The Commission develops policy and has certain rule making powers. It also has the role of managing EU finances and ensuring that the policies are actually implemented by EU member states. There has been much debate centred around the question of whether an institution which is not elected should have such extensive powers.
In recent years, the authority of the Commission has significantly diminished and has lost its popularity, while the influence of the European Parliament and the European Council has increased. Its powers have been restrained by the Lisbon Treaty, wherein some powers it used to have, have now been passed on to another body: the European External Action Service.
The Court of Justice
Article 19 of the Treaty on the European Union states that: “The Court of Justice of the European Union… shall ensure that in the interpretation and application of the Treaties the law is observed”. Although EU law tackles various different fields, the most prominent of these has always been that of economic activity.
Three separate courts constitute the Court of Justice (CJEU): the Court of Justice, the General Court (which was formerly known as the Court of First Instance), and the European Union Civil Service Tribunal. The CJEU deals with cases which are of more importance, whilst the General Court deals with run of the mill cases. Located in Luxembourg, they are not to be confused with the European Court of Human Rights, which is the court of the Council of Europe, situated in Strasbourg.
One judge from each member state sits on the Court of Justice, along with nine Advocates General. The CJEU deals with matters of interpretation of EU law, also known as preliminary rulings. National courts request a preliminary ruling when they are in doubt as to the way an EU law must be interpreted. These rulings therefore encourage the uniform interpretation and application of EU law. The CJEU also hears infringement proceedings whereby member states or the European Commission take national governments to Court if they fail to abide by EU laws.
Many landmark decisions have emanated from infringement proceedings and strengthened EU law, such as Van Gend En Loos. In Francovich and Bonifaci v. Italy, the Court held that individuals are entitled to financial compensation if a member state fails to implement an EU law within the required deadline, and such an individual suffers as a result. In Commission v. Council the CJEU reinforced the EU’s powers by ruling that in some circumstances criminal law sanctions could be used for offences against EU law. The principle of “mutual recognition” emanated from Cassis de Dijon. This principle states that a product lawfully produced in one member state must be accepted in another member state.
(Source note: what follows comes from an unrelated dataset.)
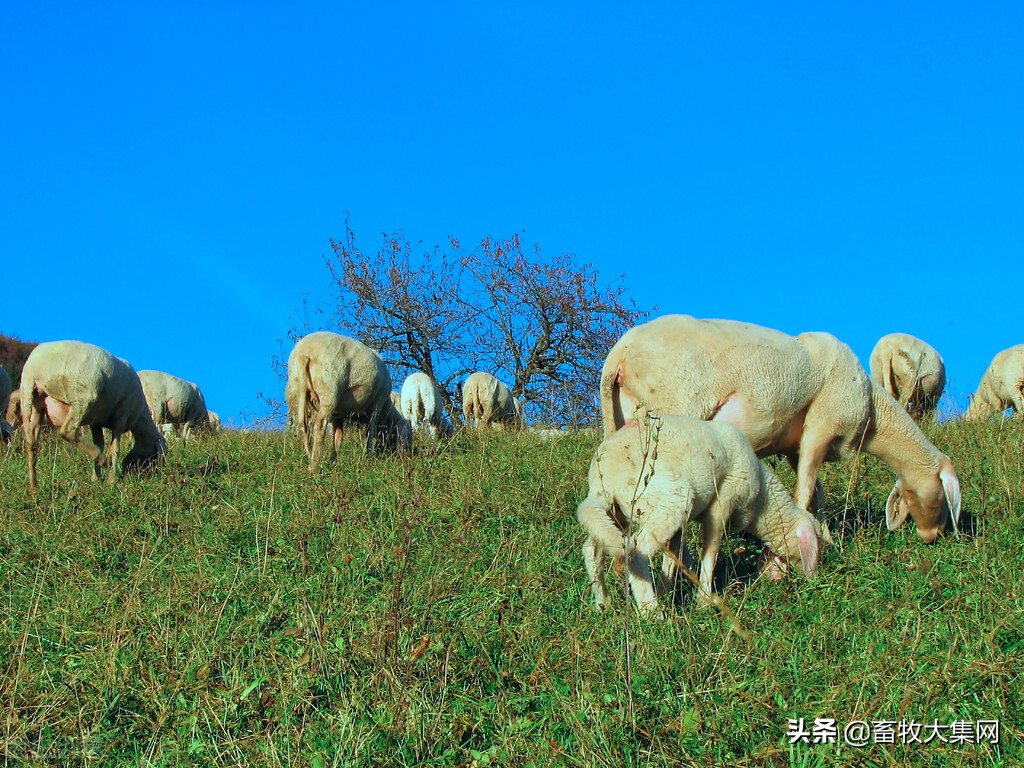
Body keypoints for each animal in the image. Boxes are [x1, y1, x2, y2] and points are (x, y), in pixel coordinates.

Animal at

The CJEU also has the power to invalidate EU legal acts if it deems that they go against a treaty or fundamental EU rights. Although some consider the CJEU’s powers to be too wide, it has been of pivotal importance in shining a light on provisions of EU law which might otherwise remain unclear.
The European Court of Human Rights
Contrary to popular belief, the European Court of Human Rights (ECHR) is in no way associated with the European Union. The ECHR tries cases which are in violation of the European Convention of Human Rights. It cannot, however, take up a case voluntarily. The party which is submitting the complaint does not necessarily have to be a citizen of a signatory state. Thus far, 47 states have ratified the Convention. When the Court receives an application, it allocates a formation of judges of which there are 4, ranging from a single judge who can rule on the admissibility of an application to a grand chamber which is composed of 17 judges and rules on cases which involve an important or novel question of law. In a means to guarantee impartiality, a single judge is not allowed to examine applications hailing from the state he/she was elected from.
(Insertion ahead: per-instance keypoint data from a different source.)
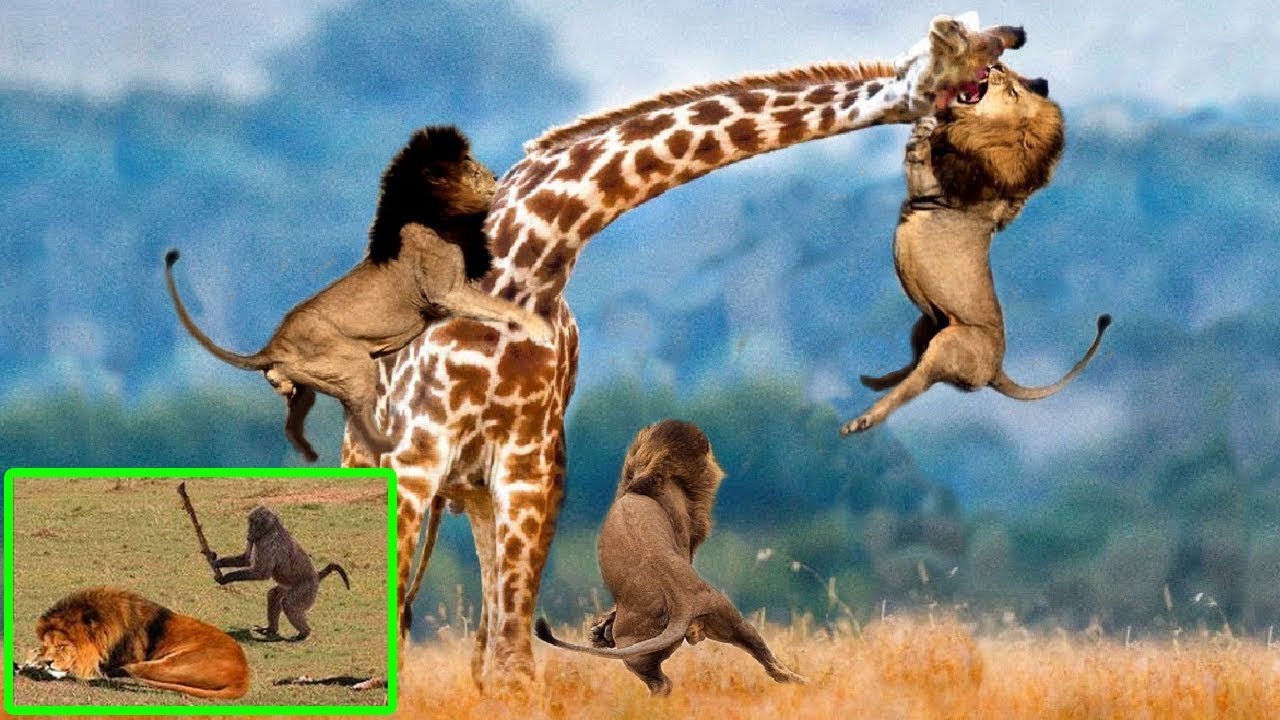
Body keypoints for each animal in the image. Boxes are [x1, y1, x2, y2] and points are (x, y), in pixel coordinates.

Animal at [26, 587, 250, 700]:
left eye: (62, 646)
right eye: (46, 645)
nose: (48, 662)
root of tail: (244, 675)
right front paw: (35, 660)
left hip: (171, 663)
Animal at [164, 126, 553, 461]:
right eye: (473, 170)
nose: (497, 177)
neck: (435, 216)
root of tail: (271, 346)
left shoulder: (458, 289)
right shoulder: (448, 292)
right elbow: (503, 307)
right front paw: (540, 328)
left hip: (306, 388)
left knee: (292, 424)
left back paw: (308, 450)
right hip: (356, 366)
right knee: (360, 422)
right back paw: (394, 444)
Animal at [535, 420, 804, 695]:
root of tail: (681, 602)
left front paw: (600, 631)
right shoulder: (686, 533)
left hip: (642, 649)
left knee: (661, 682)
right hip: (729, 620)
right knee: (762, 658)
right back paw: (799, 680)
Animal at [841, 63, 1111, 435]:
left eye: (1012, 91)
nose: (994, 67)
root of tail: (997, 370)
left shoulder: (932, 184)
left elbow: (919, 150)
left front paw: (929, 119)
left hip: (951, 340)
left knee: (915, 384)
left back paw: (863, 418)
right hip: (927, 324)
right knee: (914, 367)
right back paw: (873, 380)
However, since there are 47 contracting states to this Convention, the number of people which fall into its remit amount to 800 million. This means that there is a huge number of applications flooding the Court every year, and this number is growing steadily. This has been a point of contention for many, as some say that the impossible workload makes the ECHR unable to fulfil its human rights obligations. Schermers has described the workload as ‘an iceberg: only a little tip is known to the outside world, the great mass remains hidden underwater’.
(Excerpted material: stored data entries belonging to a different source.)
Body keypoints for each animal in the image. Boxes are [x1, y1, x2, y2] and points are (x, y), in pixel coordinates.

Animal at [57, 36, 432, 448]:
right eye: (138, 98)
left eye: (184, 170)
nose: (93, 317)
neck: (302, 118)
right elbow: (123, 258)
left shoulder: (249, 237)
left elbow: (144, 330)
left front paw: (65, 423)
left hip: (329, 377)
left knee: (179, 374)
90% of cases going to the ECHR are “manifestly ill-founded” cases which never see the light of day. The Court is continuously trying to solve 3 recurring problems: filtering out the manifestly ill-founded applications, dealing with the high number of repetitive cases and also the unbalanced nature of the cases – in which 60% are lodged against the same 5 state parties. Although there have been attempts at streamlining the system, such as the aforementioned variations in panels of judges dealing with different types of applications, the ECHR is largely a victim of its own success.
A Pacific Era
Since 1945, Europe has enjoyed an unprecedented time of 70 years of peacetime. It can be said that these various institutions have played a major role guaranteeing this pacific era. After centuries of the European countries waging war against one another, Europe has finally learnt how to settle its disagreements in a peaceful and cordial manner, without putting European lives at stake. However, this time of relative peace must not be taken for granted. The institutions collectively could be seen as a machine which needs to be well oiled and looked after, as if it becomes faulty it could stop working entirely. These institutions have ensured that the EU remains as transparent as possible, while the Courts have guaranteed that the European member states are held accountable for their actions.